The only question that I have in regards to the following article is “was the survey done with the option to opt out of giving the data, or was it as is so typical that you are forced to give the data to be able to participate in the space”. So many research projects can be sku’d by the methodology they use to gather the data that they want to present. I seriously would like to see right next to this article research done on participation, and interest in participating, when the consumer is given the option to opt out or opt in to giving the data requested.
80% Of Consumers Willing To Share Info, But Few Think They’re Getting Much In Return
by Todd Wasserman
Marketers who are wary of using consumers’ data might be encouraged by a new survey from Aimia. Do you want to share your info?
- Only 23% of those surveyed said the communications they receive from marketers are highly relevant to them.
- Younger consumers appear to be much more tolerant about letting marketers use their data.
- After privacy concerns, communication frequency was the top reason consumers opted to disengage with brands.
Aimia, a data-driven marketing and loyalty analytics company, recently surveyed 20,000 people in 11 countries and found 80% were willing to share personal data, such as their names, email addresses, and nationalities with brands. But only 8% said they thought sharing that info netted them special benefits.
Consumers are aware that their data is worth a lot to marketers. Some 68% of respondents ranked their data as valuable and 31% deemed it “highly valuable.” More than half (55%) said they’d share their personal data to get better offers and rewards.
Companies mine such data to craft personalized advertising and offers. However, the study raises questions about effectiveness: Only 23% of those surveyed said the communications they receive from marketers are highly relevant to them.
“At the heart of this is the fact that consumers are increasingly aware that they’re sharing data and they’re aware of the value of that data,” said David Johnston, group COO at Aimia. “With that awareness and with the march of technology, consumers’ expectations of what businesses are going to do with that data is rising. They think if I’m going to give you my data, and I’m going to tell you stuff about myself, at least have the intelligence and the courtesy to do something useful with it.”

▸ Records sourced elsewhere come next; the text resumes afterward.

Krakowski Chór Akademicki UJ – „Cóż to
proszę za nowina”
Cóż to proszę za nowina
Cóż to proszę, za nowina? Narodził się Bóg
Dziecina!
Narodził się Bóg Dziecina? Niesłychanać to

Of course, not all consumers view data sharing the same way. Younger consumers appear to be much more tolerant about letting marketers use their data. Generation Z–those consumers who were born in the late 1990s or 2000s–are the most receptive to such messaging. Some 51% of consumers aged 18 to 24 are willing to share their mobile phone numbers versus 30% of Baby Boomers and 43% of U.S. consumers overall.
Taking a look globally, Aimia found that consumers in the United Arab Emirates, India, and Brazil are the most comfortable with sharing their personal data. In particular, 90% of consumers in India are fine with sharing their email addresses, 89% are OK with sharing their names, and 68% are comfortable with sharing their physical mailing addresses.
The report illustrates some possible new avenues of communications for marketers. For instance, 25% to 50% of consumers who are unwilling to share their data will relent if offered a reward for doing so. The percentages vary across cultures. For instance, Spanish consumers were the most influenced by such rewards, while Germans were influenced least.
Creating personalized messages based on such rewards can make marketing much more efficient, according to the survey. On the other hand, such campaigns can backfire if a brand sends too many messages. After privacy concerns, communication frequency was the top reason consumers opted to disengage with brands.
The rosy picture presented by Aimia contrasts with a November 2014 Pew survey that showed 91% of adult consumers agreed that consumers have lost control of how companies collect and use their data. In that survey, 64% of consumers also agreed that the government should do more to regulate advertisers.
Johnston said he hadn’t seen that report, but he believes common sense dictates that consumers should be OK with the trade-off if it results in more relevant advertising. “My mum shares her data with the supermarket,” he said. “Therefore, she gets offers for tea and cake, not lager and razor blades. There’s nothing too sinister in that. It’s just a particular value exchange.”